James Joun grew up in the Outer Sunset in a blue-collar immigrant household, where his parents ran a dry cleaning business. Joun followed in his family’s footsteps and now operates a nationwide laundry wash-and-fold delivery service called Rinse, founded in San Francisco in 2013.

“Over the years, I realized that the traditional laundry and dry cleaning business model was struggling to keep up with changing customer needs,” Joun said. “As we shifted to a mobile-first world, consumers were prioritizing convenience and looking for technology solutions to solve their biggest pain points and less favorite chores.”

Rinse washes, folds, dry-cleans and delivers clothing to customers in the SF Bay Area and beyond. | Source: Courtesy Rinse

Joun and co-founder Ajay Prakash offer a type of luxury laundry concierge service that grew popular during the pandemic. But they do business a little differently, pairing with local laundromats and dry cleaners to boost sales from within.

“We work to grow laundromats and dry cleaners,” Prakash said. “They all have machines, this underutilized capacity—we fill that capacity, send them a predictable, steady stream of volume seven days a week.” 

While Rinse aims to boost business for struggling local laundromats, folks in the industry recognize that laundry concierge will not help everyone, especially since these services cost upward of $40 per load.

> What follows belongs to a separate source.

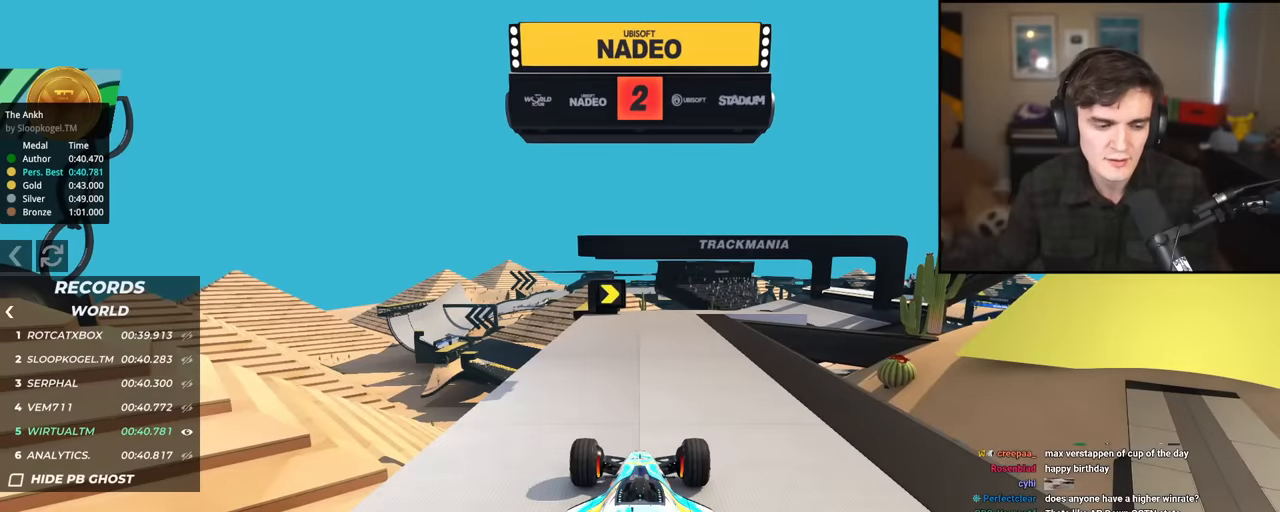
{"keys": ["up"], "events": []}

“The main people who use laundries, historically, are poor people,” Tillman said. “If you look at the demographics in SF, the highest percentage of people moving out were people without college educations.”

READ MORE: Three People Told Us Why They’re Moving Back to San Francisco

San Francisco’s well-documented gentrification and rising living expenses mean that the city is increasingly wealthy, and amenities catering to the city’s middle-income population have struggled as a result. Doing a load at your local laundromat today can now cost as much as $9 for a single load of washing.

In spite of tough economic conditions, laundromats are still operating in San Francisco, and new wash spots continue to pop up across the city.

“While the wash-and-fold and drop-off services are great, those will never monopolize over laundromats, in my opinion,” Caprini-Fusch said. “There are people that will still want to do laundry themselves.”

Sara Williams loads her clothes into a washer at Oak Street Laundry in San Francisco. | Source: Juliana Yamada for The Standard

Perhaps San Francisco’s biggest laundry fan, Williams feels lucky to be able to lug her clothes to a laundromat in her neighborhood. She also knows she’ll always need a nearby laundromat, even if it’s up a hill or two.

“I’ve always kind of known I wasn’t going to be able to afford a place with in-unit laundry, so I never really looked for a place with that,” Williams said. “But I do think that the closing of laundromats could slowly push people out.”